Indonesian court rules to save Indigenous ancestral lands from palm oil companies’ exploitation

Indonesian court rules to save Indigenous ancestral lands from palm oil companies’ exploitationIndonesian court rules to save Indigenous ancestral lands from palm oil companies’ exploitation
Indigenous West Papua
Carl Samson
December 8, 2021
An Indigenous group in Indonesia’s West Papua province is celebrating a ruling that saves their ancestral lands spanning tens of thousands of hectares from palm oil exploitation.
Driving the news: On Tuesday, the Jayapura Administrative Court in West Papua ruled in favor of Sorong Regency head Johny Kamuru, who was sued after revoking permits that allowed over a dozen palm oil companies to turn Indigenous forest areas into plantations. 
  • Kamuru canceled the permits in April after Indigenous groups reported that they had not consented to the conversion of their land, according to Al Jazeera. The cancellation was recommended by the provincial government in February, which suggested the lands be returned to their Indigenous owners for sustainable management, according to Greenpeace Indonesia.
  • Kamuru was sued by three companies whose property claim stretched over 90,031 hectares (222,471 acres), as per Greenpeace Indonesia; however, the land was originally claimed by the Moi people, who had been fighting to retrieve them for years.
  • “Our friends in Java can cultivate rice. But we in Papua, we depend on our forests,” Moi chief Paulus Safisa said in October, as per Mongabay. “For the Moi Indigenous people, forests are like their birth mother who breastfeeds them every day. Or like their backbone. If it’s broken, we can’t walk and live. It’s the same as death.”

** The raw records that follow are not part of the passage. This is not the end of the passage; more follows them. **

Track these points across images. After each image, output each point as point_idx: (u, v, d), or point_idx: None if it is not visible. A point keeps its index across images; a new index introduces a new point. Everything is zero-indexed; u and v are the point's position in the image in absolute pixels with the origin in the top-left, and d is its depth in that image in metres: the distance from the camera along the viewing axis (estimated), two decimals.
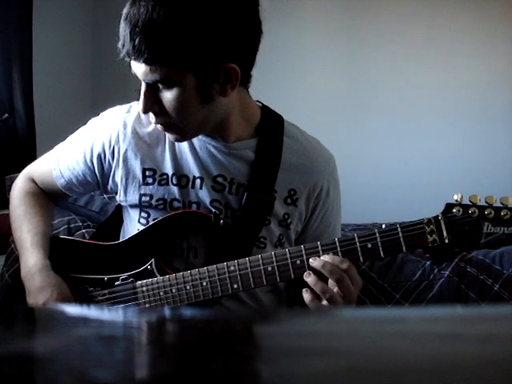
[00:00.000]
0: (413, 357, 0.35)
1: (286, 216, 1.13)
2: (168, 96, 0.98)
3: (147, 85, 0.98)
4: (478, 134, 3.15)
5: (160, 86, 0.97)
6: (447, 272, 1.49)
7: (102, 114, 1.18)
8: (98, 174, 1.16)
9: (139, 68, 0.97)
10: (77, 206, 1.76)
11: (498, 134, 3.14)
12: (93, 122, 1.19)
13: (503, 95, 3.11)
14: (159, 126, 1.05)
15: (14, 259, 1.59)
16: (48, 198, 1.26)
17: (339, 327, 0.47)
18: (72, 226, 1.67)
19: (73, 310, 0.74)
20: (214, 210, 1.10)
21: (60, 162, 1.19)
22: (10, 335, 0.43)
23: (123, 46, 0.95)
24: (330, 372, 0.32)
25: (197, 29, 0.93)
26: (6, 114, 2.49)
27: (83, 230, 1.65)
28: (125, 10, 0.95)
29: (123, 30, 0.95)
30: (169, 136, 1.08)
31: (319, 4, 3.33)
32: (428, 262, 1.52)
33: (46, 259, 1.12)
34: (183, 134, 1.06)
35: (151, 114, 1.03)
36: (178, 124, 1.02)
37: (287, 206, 1.13)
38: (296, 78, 3.28)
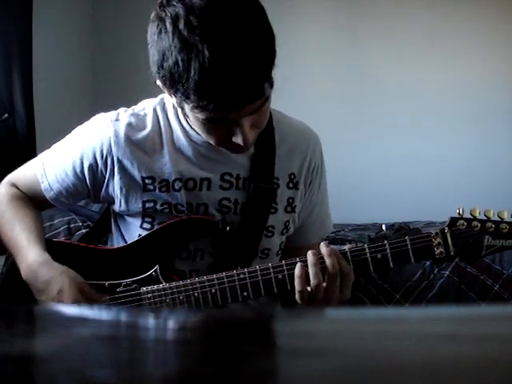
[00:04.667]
0: (413, 357, 0.35)
1: (291, 200, 1.16)
2: (264, 109, 0.97)
3: (246, 118, 0.94)
4: (478, 134, 3.15)
5: (259, 106, 0.94)
6: (447, 272, 1.49)
7: (88, 123, 1.14)
8: (89, 185, 1.12)
9: (248, 108, 0.92)
10: (77, 206, 1.76)
11: (497, 133, 3.14)
12: (79, 130, 1.15)
13: (503, 95, 3.12)
14: (240, 150, 1.01)
15: (12, 260, 1.58)
16: (35, 204, 1.22)
17: (339, 327, 0.47)
18: (72, 226, 1.67)
19: (73, 310, 0.74)
20: (220, 217, 1.10)
21: (48, 174, 1.15)
22: (9, 335, 0.43)
23: (237, 98, 0.89)
24: (330, 372, 0.32)
25: (265, 29, 0.92)
26: (6, 114, 2.49)
27: (83, 230, 1.65)
28: (211, 62, 0.85)
29: (222, 82, 0.87)
30: (242, 152, 1.04)
31: (319, 4, 3.33)
32: (428, 262, 1.52)
33: (45, 253, 1.09)
34: (254, 141, 1.04)
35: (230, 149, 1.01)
36: (261, 130, 1.02)
37: (290, 190, 1.15)
38: (296, 77, 3.28)
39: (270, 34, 0.92)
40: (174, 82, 0.90)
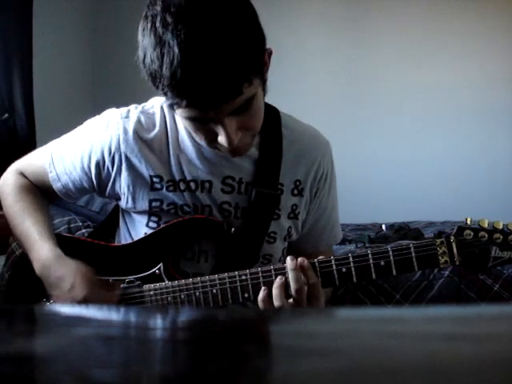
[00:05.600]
0: (413, 357, 0.35)
1: (295, 207, 1.15)
2: (248, 112, 0.94)
3: (226, 119, 0.92)
4: (478, 134, 3.15)
5: (240, 108, 0.92)
6: (447, 272, 1.49)
7: (99, 117, 1.14)
8: (94, 181, 1.12)
9: (219, 110, 0.90)
10: (77, 206, 1.76)
11: (497, 133, 3.14)
12: (90, 124, 1.14)
13: (503, 96, 3.12)
14: (230, 152, 0.99)
15: (14, 259, 1.59)
16: (42, 193, 1.22)
17: (339, 327, 0.47)
18: (72, 225, 1.67)
19: (73, 310, 0.74)
20: (222, 219, 1.10)
21: (56, 165, 1.15)
22: (10, 335, 0.43)
23: (202, 101, 0.88)
24: (330, 372, 0.32)
25: (246, 28, 0.89)
26: (6, 114, 2.50)
27: (83, 230, 1.65)
28: (180, 59, 0.85)
29: (192, 81, 0.86)
30: (231, 155, 1.02)
31: (320, 5, 3.33)
32: None
33: (57, 248, 1.10)
34: (250, 144, 1.04)
35: (229, 147, 0.96)
36: (253, 135, 1.01)
37: (294, 196, 1.14)
38: (296, 78, 3.28)
39: (251, 32, 0.89)
40: (153, 79, 0.91)
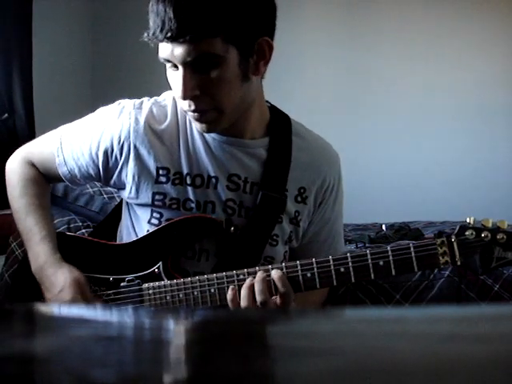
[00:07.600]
0: (413, 357, 0.35)
1: (297, 214, 1.14)
2: (211, 75, 0.96)
3: (187, 68, 0.95)
4: (477, 135, 3.16)
5: (202, 65, 0.95)
6: (447, 272, 1.49)
7: (112, 106, 1.15)
8: (101, 169, 1.12)
9: (179, 49, 0.93)
10: (77, 206, 1.76)
11: (496, 134, 3.14)
12: (102, 112, 1.15)
13: (502, 97, 3.12)
14: (195, 115, 1.01)
15: (13, 259, 1.59)
16: (48, 184, 1.23)
17: (339, 327, 0.47)
18: (72, 226, 1.67)
19: (73, 310, 0.74)
20: (225, 217, 1.10)
21: (64, 149, 1.15)
22: (9, 335, 0.43)
23: (162, 28, 0.92)
24: (331, 372, 0.32)
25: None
26: (6, 114, 2.49)
27: (83, 230, 1.65)
28: None
29: (163, 10, 0.91)
30: (199, 126, 1.04)
31: (319, 5, 3.33)
32: None
33: (57, 253, 1.11)
34: (218, 121, 1.03)
35: (186, 102, 1.00)
36: (217, 107, 1.00)
37: (297, 203, 1.14)
38: (297, 78, 3.28)
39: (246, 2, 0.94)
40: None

  • Moi advocates reportedly celebrated in front of the local district office following the ruling. Ambrosisus Klagilit, advocacy coordinator of the Indigenous Peoples’ Alliance of the Archipelago (AMAN) in Sorong, told Al Jazeera that the decision “assures our future and our lands.”
The big picture: Indonesia is the world’s largest producer and exporter of palm oil, according to Statista. In West Papua, plantation permits have undergone evaluation since 2018, according to West Papua Daily.
  • As of August, a total of approximately 680,000 hectares (1.68 million acres) of concessions were reportedly evaluated from 24 companies. Of these, 330,000 hectares (815,448 acres) across districts such as Sorong, South Sorong, Bintuni Bay, Fakfak, South Manokwari and Wondama Bay have been revoked.
  • The evaluations are the result of a mandate from President Joko Widodo. They are supposed to be administered by the Coordinating Ministry for Economic Affairs and the Ministry of Environment and Forestry, but neither have released public comment, formal representation or expert evidence to support the revocations in Sorong, Greenpeace Indonesia reported.